Wed. Jun 12th, 2024

The tension that has increased between Public Safety and the students of West Chester University has been far from hidden. The differentiation of opinion in regards to the presence of Public Safety varies in the statements such as, “there is more public safety presence for black gatherings” or “there is just enough presence.”  Many are frustrated and uneasy to see a gathering of officers at every predominantly black party but will see far less officers at predominantly white parties.

Many argue that most parties held by white students are thrown off campus which contributes to the reason why public safety will not patrol those areas. However, parties that are thrown off campus hosted by black students will be patrolled and shut down. Why is that? Questions such as these have been continuously unanswered which creates tensions. The treatment of predominantly black parties needs to be acknowledged and addressed. Down to our West Chester tradition, the homecoming tailgate, which has happened annually for students, non-students and even alumni, it’s disturbing to hear that public safety says it’s “disturbing the peace.”

Why do the parties that are filled with black students have the most patrols while other parties don’t? We need to have these conversations. Greek life is one of the biggest parts of a college campus. West Chester University is made up of four councils: National Pan-Hellenic Council (NPHC), Multicultural Greek Council (MGC), Panhellenic Council (PHC) and Interfraternity Council (IFC). We all share the common goals of service, succeeding in academics and some type of sisterhood or brotherhood. And yet a simple party hosted by NPHC or MGC can be seen as a threat in the eyes of public safety, unlike how a party hosted by the other councils would be seen. To even get public safety to be there at our events is a struggle, because our events are often seen as a nuisance.

What comes with that is the lack of knowledge that councils such as NPHC and MGC aren’t just known for throwing parties and hosting cookouts. We do numerous volunteering services such as “Adopt a Block,” which takes place the day after the homecoming to help clean up all areas where tailgates have taken place. Others include the Aids Walk, helping students register to vote, packing lunches for the homeless and countless of community services as well as fundraisers to help our community that don’t always get noticed.
....
- WHAT YOU WILL DO
a) In the opinion piece about Public Safety at West Chester University, what volunteer service takes place the day after homecoming?
b) Transcribe the opinion piece about Public Safety at West Chester University between "Wed. Jun 12th, 2024" and "predominantly white parties.", inclusive.

Stored dataset items:
....
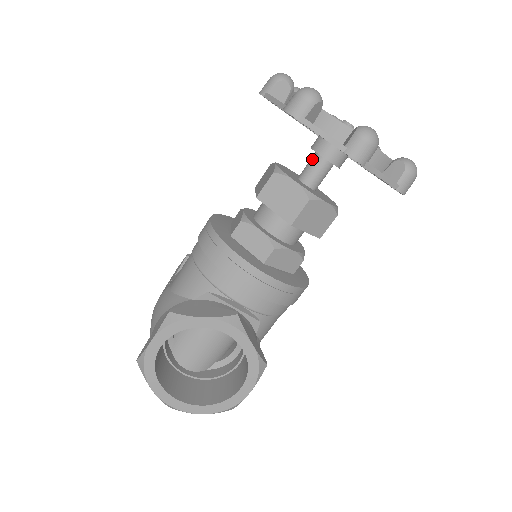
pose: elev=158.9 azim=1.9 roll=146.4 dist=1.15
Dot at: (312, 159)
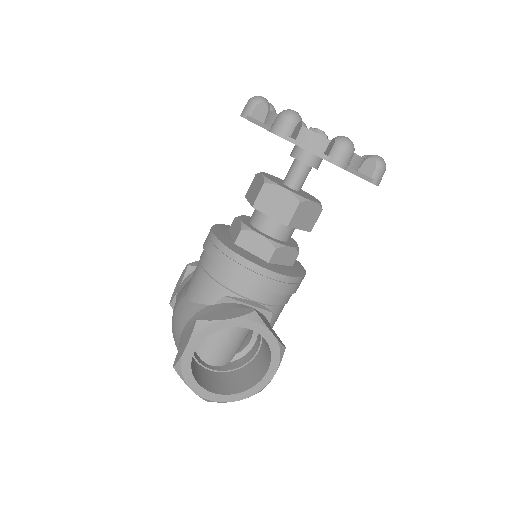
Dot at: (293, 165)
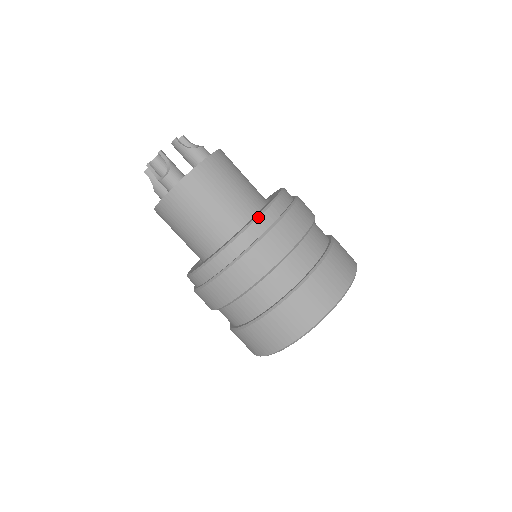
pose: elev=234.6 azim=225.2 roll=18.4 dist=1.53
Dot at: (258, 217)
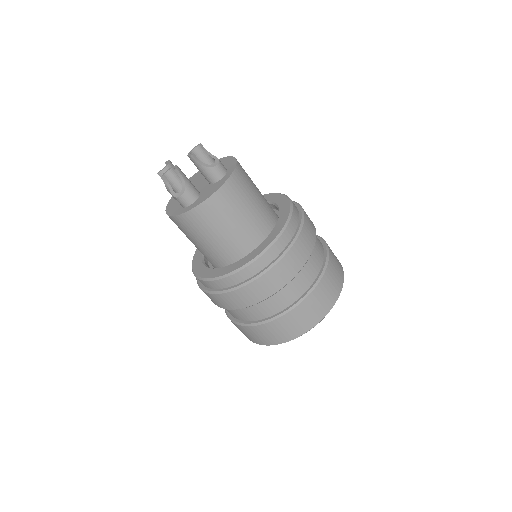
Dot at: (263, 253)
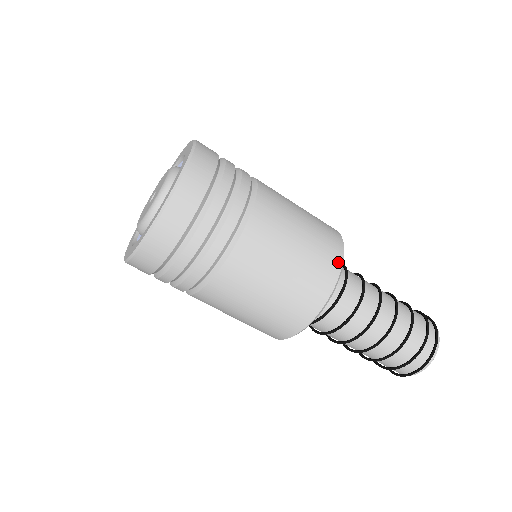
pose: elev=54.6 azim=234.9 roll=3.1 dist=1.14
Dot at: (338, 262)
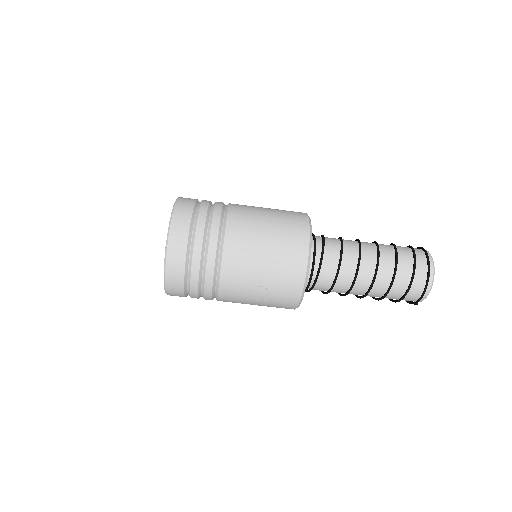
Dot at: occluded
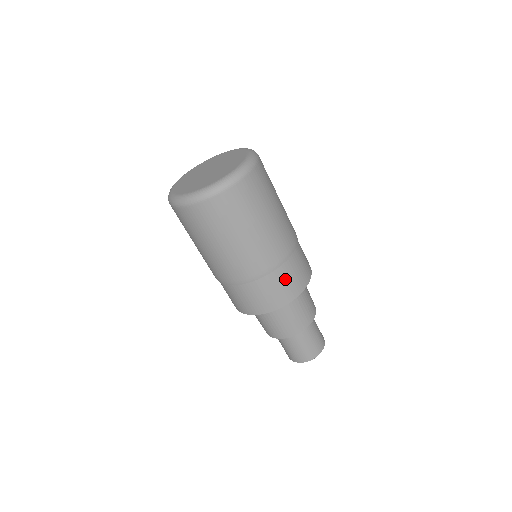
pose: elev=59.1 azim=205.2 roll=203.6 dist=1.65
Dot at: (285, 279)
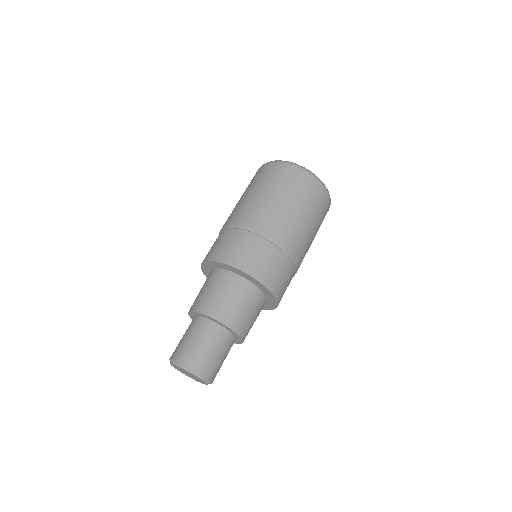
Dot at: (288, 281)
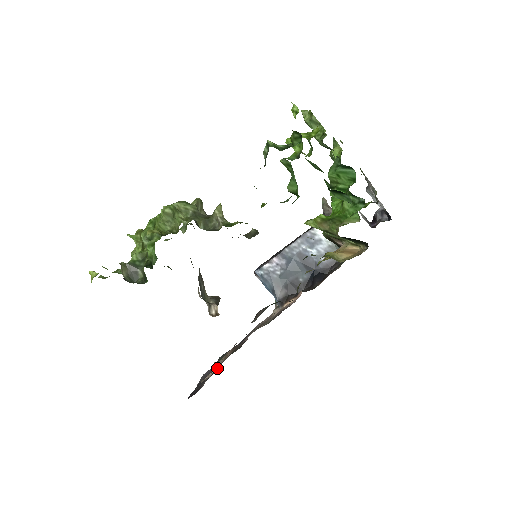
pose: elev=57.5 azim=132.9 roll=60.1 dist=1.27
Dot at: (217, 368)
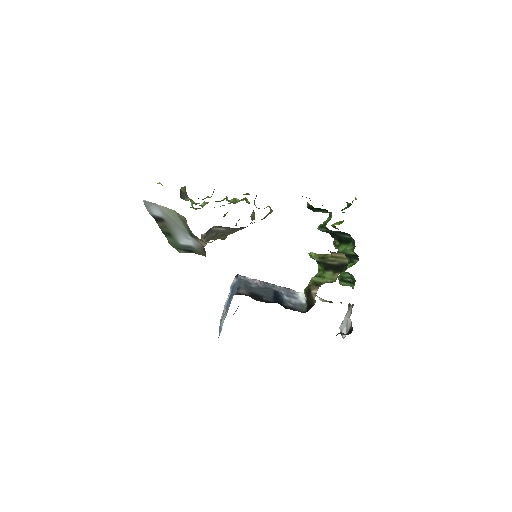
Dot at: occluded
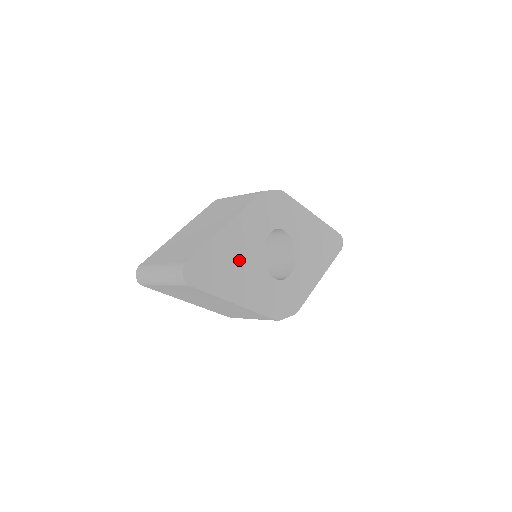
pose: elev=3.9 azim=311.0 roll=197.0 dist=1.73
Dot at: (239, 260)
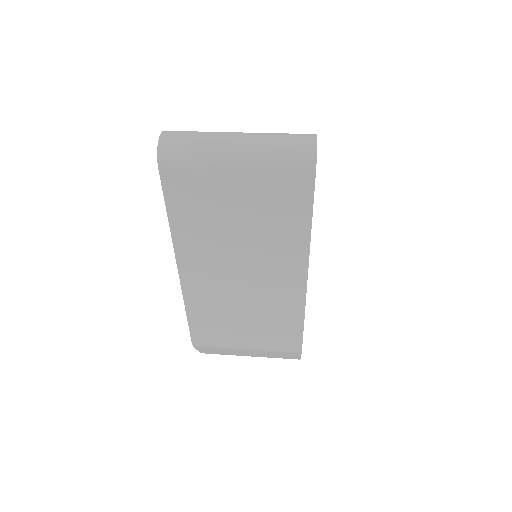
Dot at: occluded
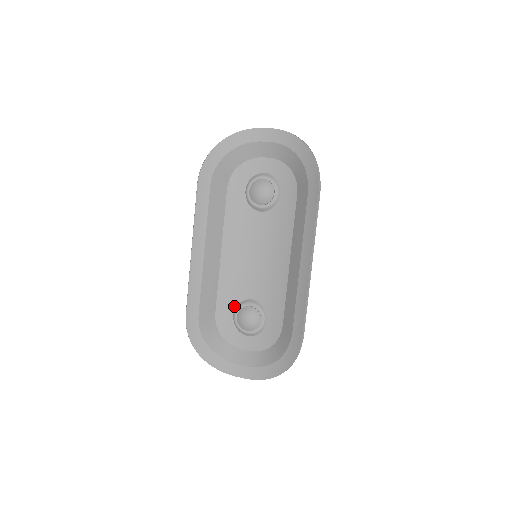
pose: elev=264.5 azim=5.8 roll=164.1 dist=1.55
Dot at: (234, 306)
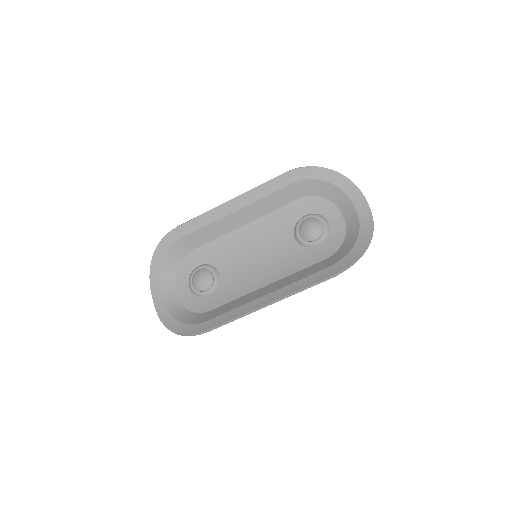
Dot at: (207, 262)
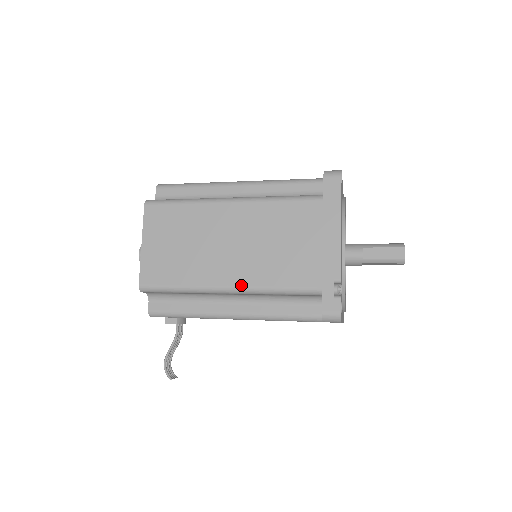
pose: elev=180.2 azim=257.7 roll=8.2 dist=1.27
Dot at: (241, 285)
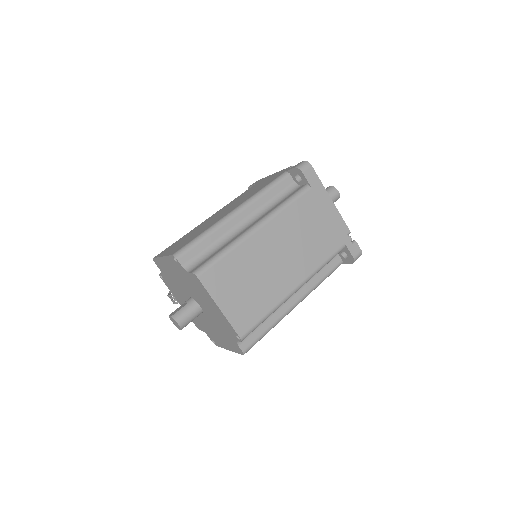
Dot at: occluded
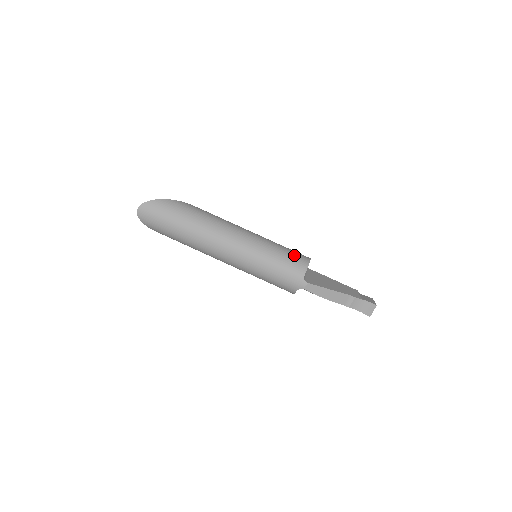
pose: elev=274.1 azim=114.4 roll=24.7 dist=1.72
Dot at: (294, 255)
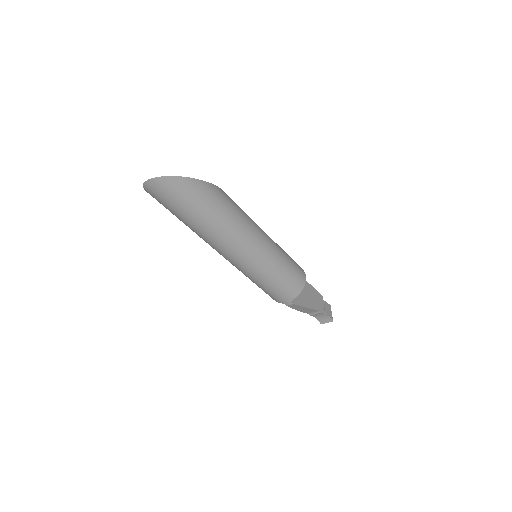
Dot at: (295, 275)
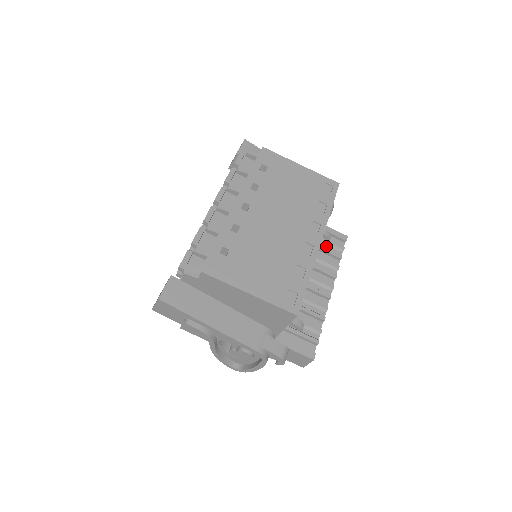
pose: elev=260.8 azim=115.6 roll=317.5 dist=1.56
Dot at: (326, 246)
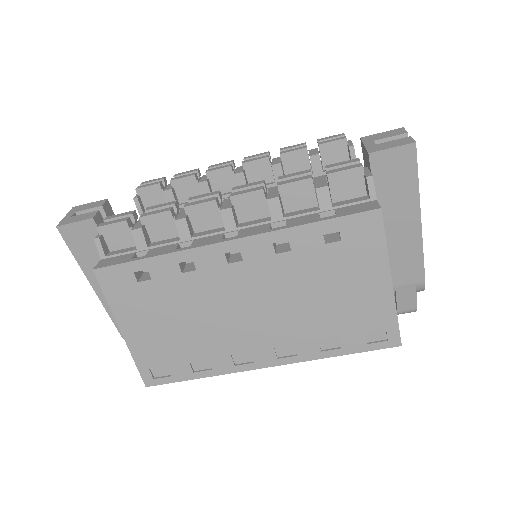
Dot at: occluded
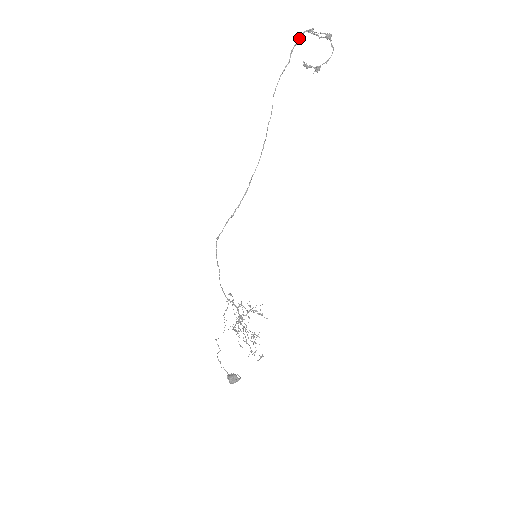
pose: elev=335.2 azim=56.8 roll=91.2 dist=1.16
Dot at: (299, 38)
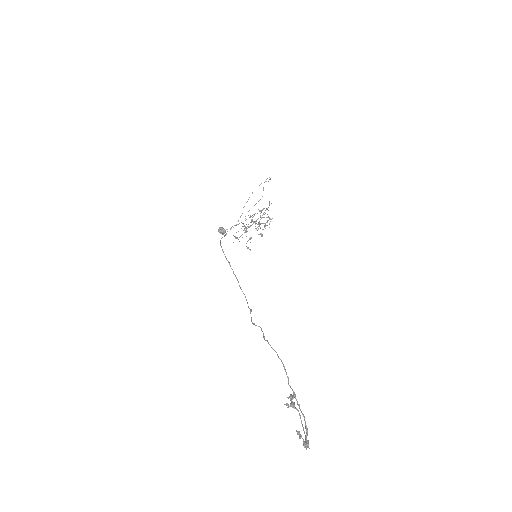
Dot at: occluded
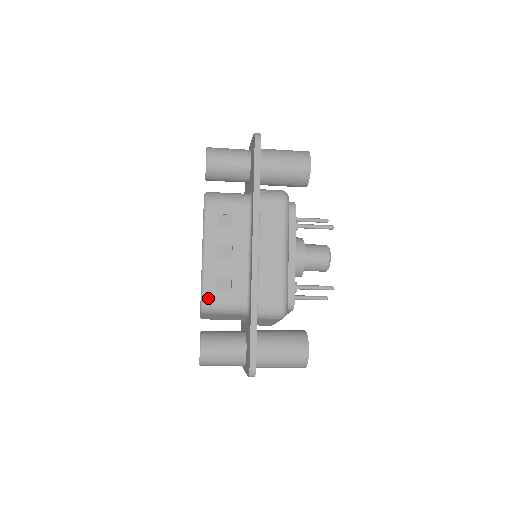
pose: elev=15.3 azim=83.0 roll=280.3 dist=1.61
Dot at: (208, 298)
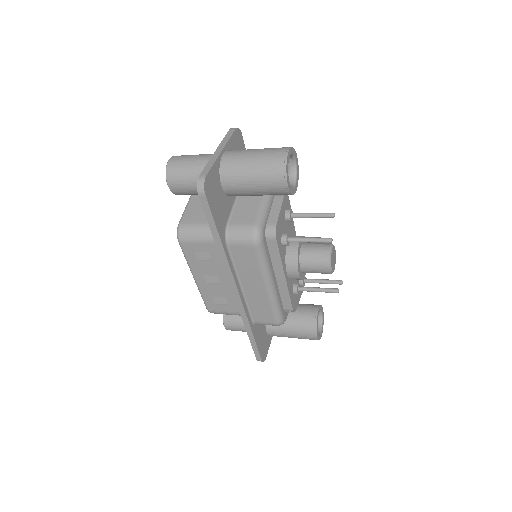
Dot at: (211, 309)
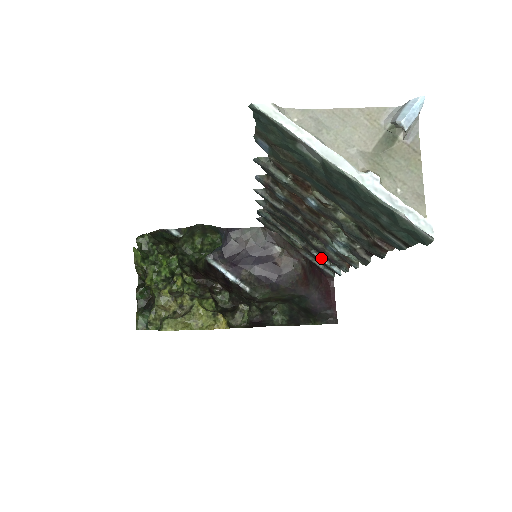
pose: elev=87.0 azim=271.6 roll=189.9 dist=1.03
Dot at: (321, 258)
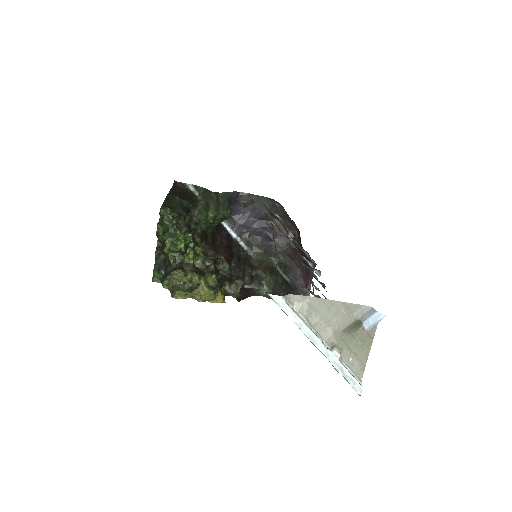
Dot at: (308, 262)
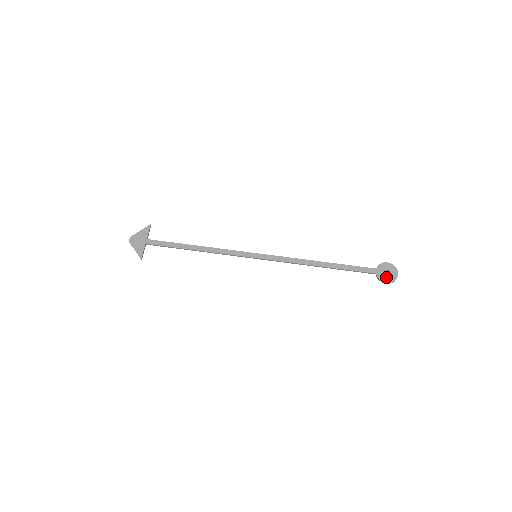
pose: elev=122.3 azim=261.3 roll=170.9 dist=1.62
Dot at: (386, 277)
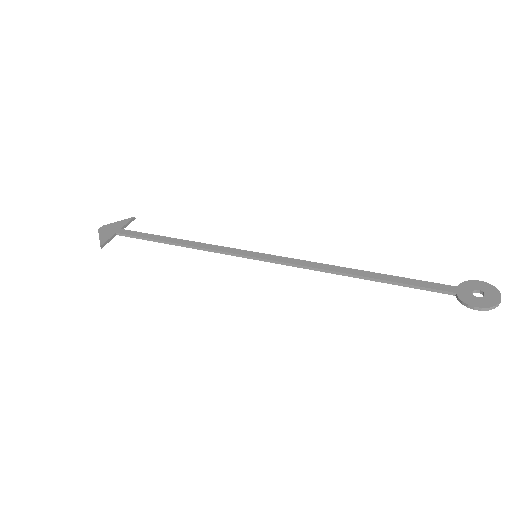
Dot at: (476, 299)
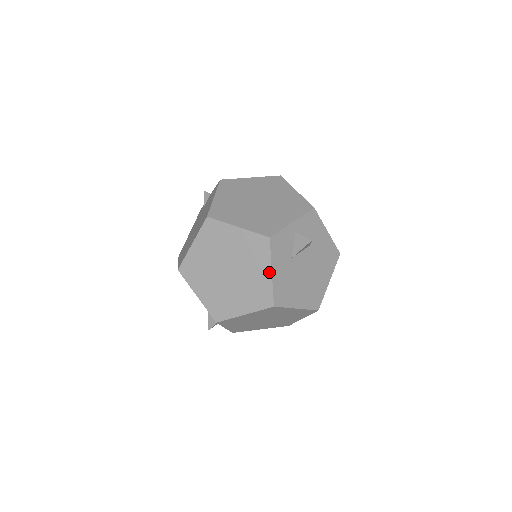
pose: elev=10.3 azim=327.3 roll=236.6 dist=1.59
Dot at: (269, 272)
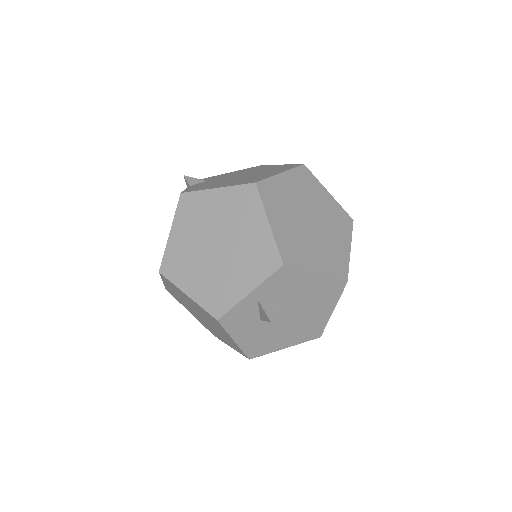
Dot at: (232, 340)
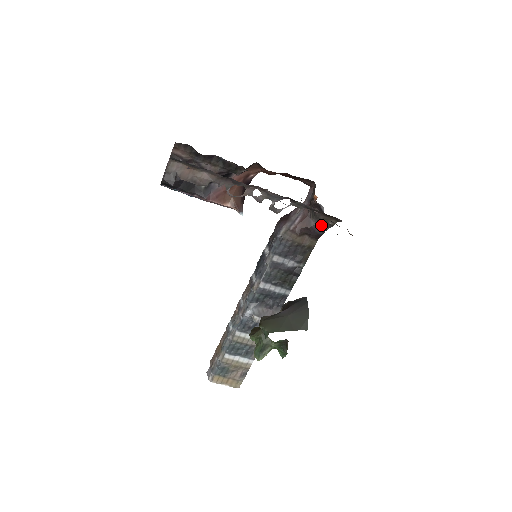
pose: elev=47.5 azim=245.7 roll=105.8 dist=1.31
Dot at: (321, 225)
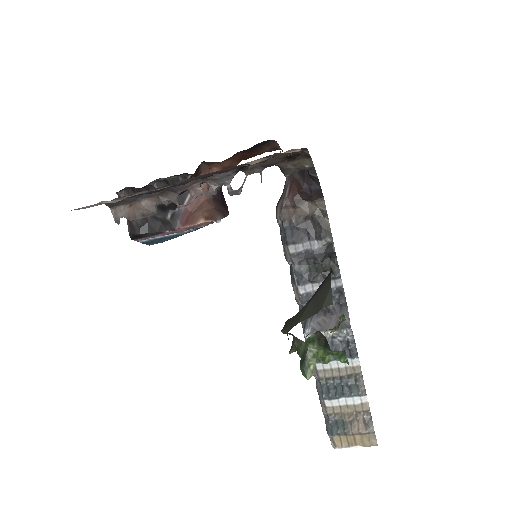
....
- SOLVED TASKS
a) "Adopt a Block," which cleans up all areas where tailgates have taken place.

b)
Wed. Jun 12th, 2024

The tension that has increased between Public Safety and the students of West Chester University has been far from hidden. The differentiation of opinion in regards to the presence of Public Safety varies in the statements such as, “there is more public safety presence for black gatherings” or “there is just enough presence.”  Many are frustrated and uneasy to see a gathering of officers at every predominantly black party but will see far less officers at predominantly white parties.